Elle ne dit pas non. Le rituel se répète les mois suivants, "au moins trois fois par semaine". Une dizaine de femmes, "cols blancs de 30 à 60 ans", participent aux rendez-vous discrets. Le champagne y est toujours excellent et les réserves inépuisables. "Je me suis excusée un jour de ne jamais rien ramener, dit Laurence. Elles m'ont conduite dans un petit garage au sous-sol du bâtiment. C'est là qu'elle cachait leur 'trésor de guerre': 600 bouteilles récupérées lors d'événements qu'elles organisaient."
Que savait l'entreprise des excès de Laurence? L'ex-directrice a longtemps cru duper son entourage. "Je quittais les pots vers 21h, après six ou sept coupes, pour continuer à boire seule chez moi. J'appelais un taxi pour ne pas avoir à prendre ma voiture de fonction. Et sur le plan professionnel, j'ai toujours été irréprochable." Sans succès. Convoquée pour son licenciement le lendemain de sa chute publique, elle découvre que "tout le monde savait qu'[elle] buvait".
"Personne n'a rien fait pour m'aider"
"Comme j'étais bonne juriste, j'ai mis les dirigeants face à leurs responsabilités. Je leur ai rappelé qu'ils sont obligés de protéger leurs salariés. Or personne n'a rien fait pour m'aider, ni pour m'empêcher de reprendre le volant après la fameuse soirée." L'entreprise l'oriente alors vers un programme d'aide, géré par un cabinet d'alcoologie. Elle n'en avait jamais entendu parler.
Laurence obtient un répit dans son exclusion, mais ses employeurs ne lui cachent pas qu'elle est en sursis: "De l'issue favorable de ce programme dépend votre avenir à court terme au sein de l'entreprise", indique un contrat qu'on lui demande de signer.
"A partir de ce jour-là, je suis devenue une pestiférée. Tout le monde s'est mis à m'éviter." Plus une réunion de travail où elle ne soit conviée. Plus un regard de ses "copines buveuses clandestines". Après quelques mois au placard, Laurence signe une rupture conventionnelle et quitte le groupe, à son 142e jour d'abstinence.
Depuis cinq ans, l'ex-directrice des risques se construit une nouvelle vie. "Conseil en alcoologie relations humaines", peut-on lire sur les cartes de visite flambant neuves qu'elle sort de son portefeuille.

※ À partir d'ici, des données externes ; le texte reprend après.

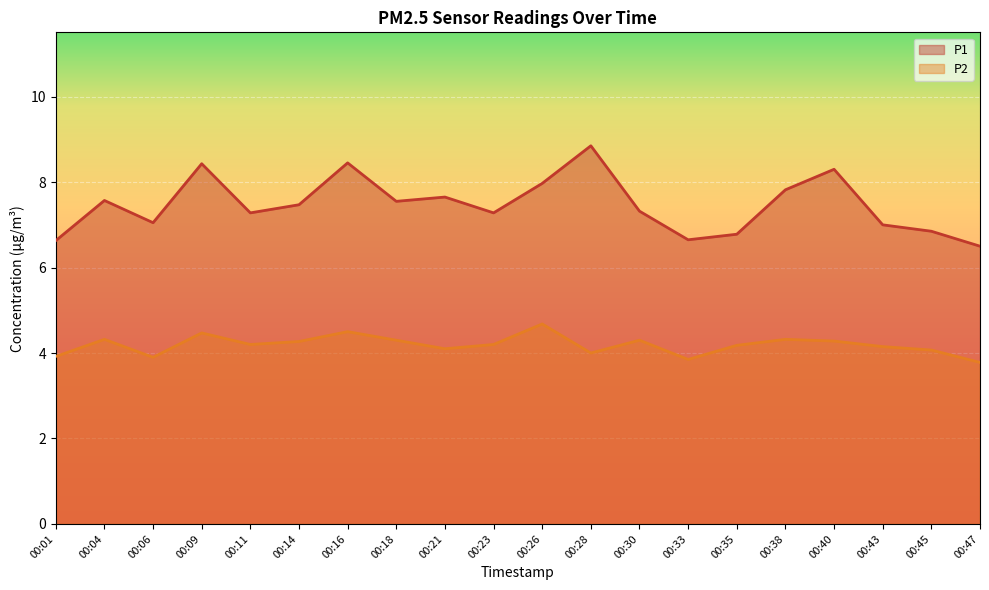

At which category does P1 reach its first local valley?

00:06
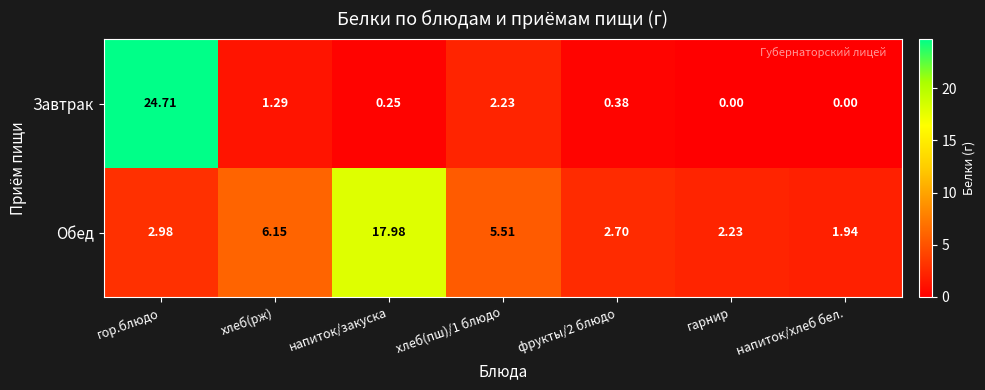

Rank the series by their maximum value, from highest to lowest.

Завтрак, Обед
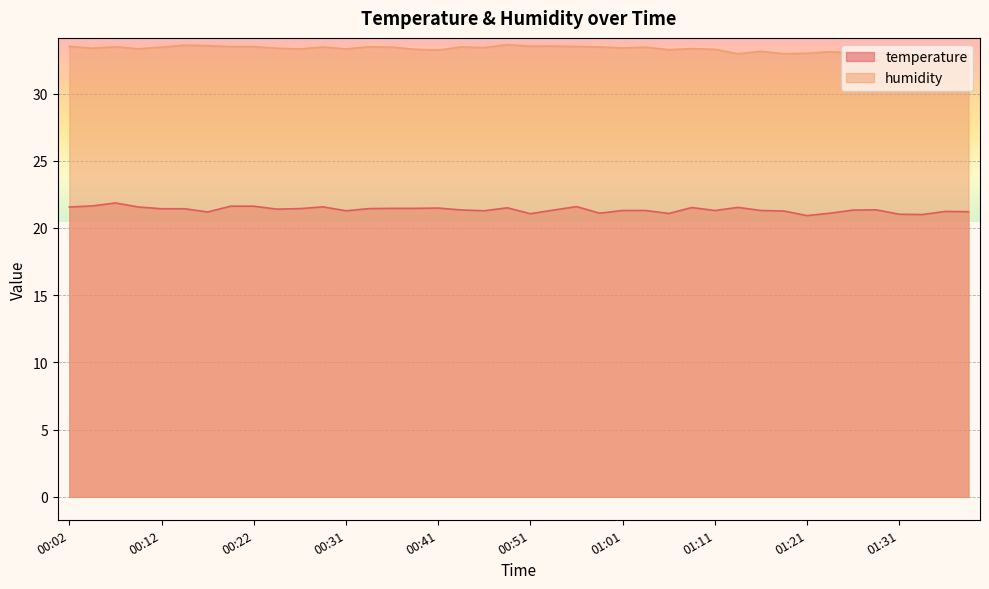

What is the sum of the humidity values at 01:11 and 00:39?

66.6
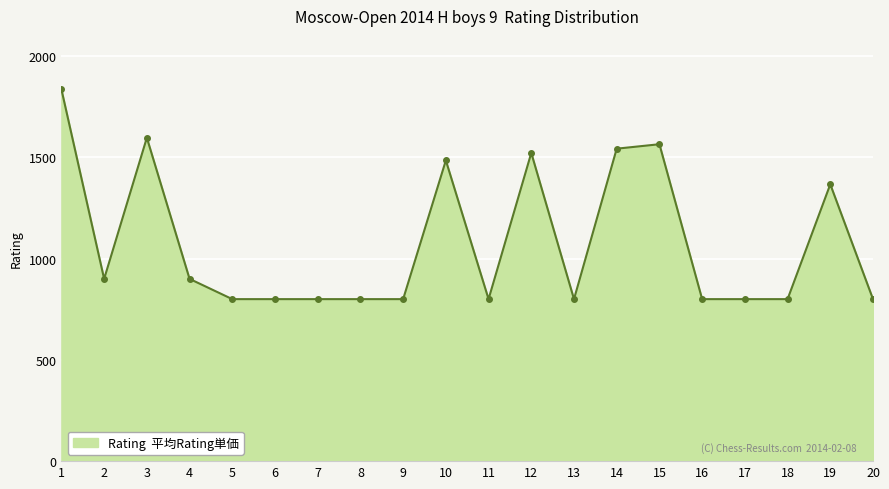

What is the value of the 7th point from the left?

800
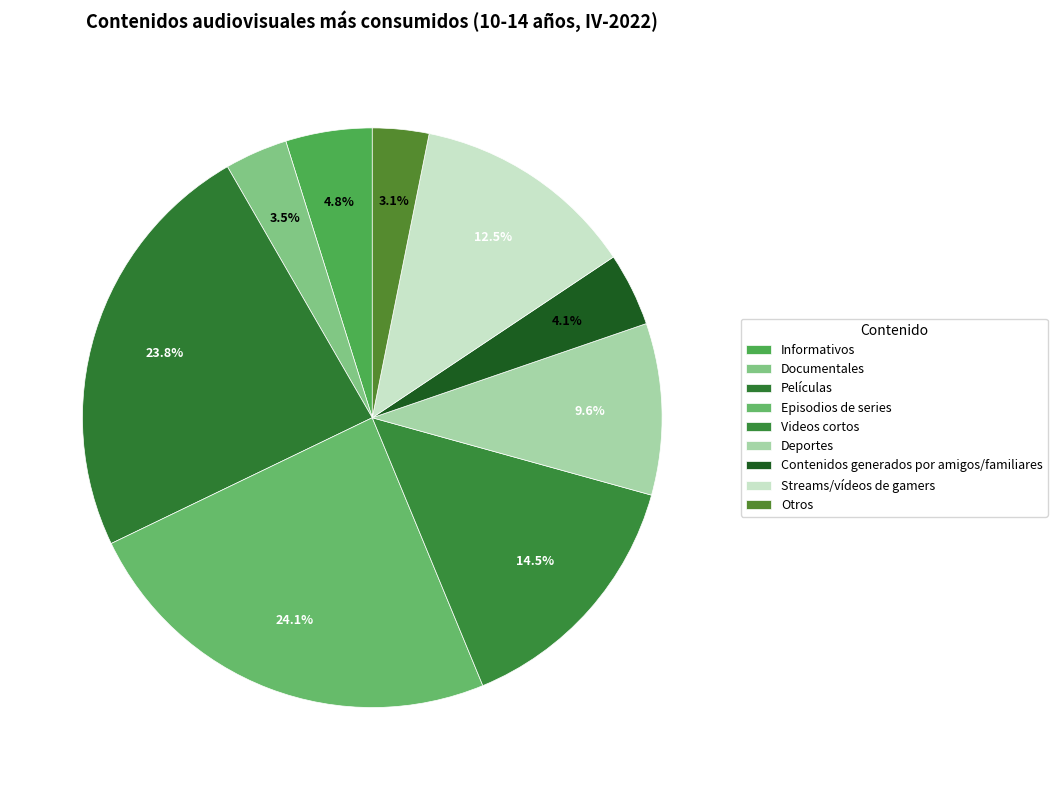

To the nearest percent, what is the combined percentage of Documentales and Streams/vídeos de gamers?

16%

Depuis son quasi-licenciement, elle a passé un CAP de boulangerie et le concours du barreau, avant de choisir d'offrir son aide aux alcooliques qui traversent les mêmes épreuves qu'elle. Elle milite pour une journée sans alcool et en appelle aux entreprises pour s'attaquer à ce sujet "tabou". "J'ai eu beaucoup de chance de m'en sortir, conclut-elle. Je n'en veux pas à mes employeurs, mais j'aurais aimé que l'on me tende un jour la main."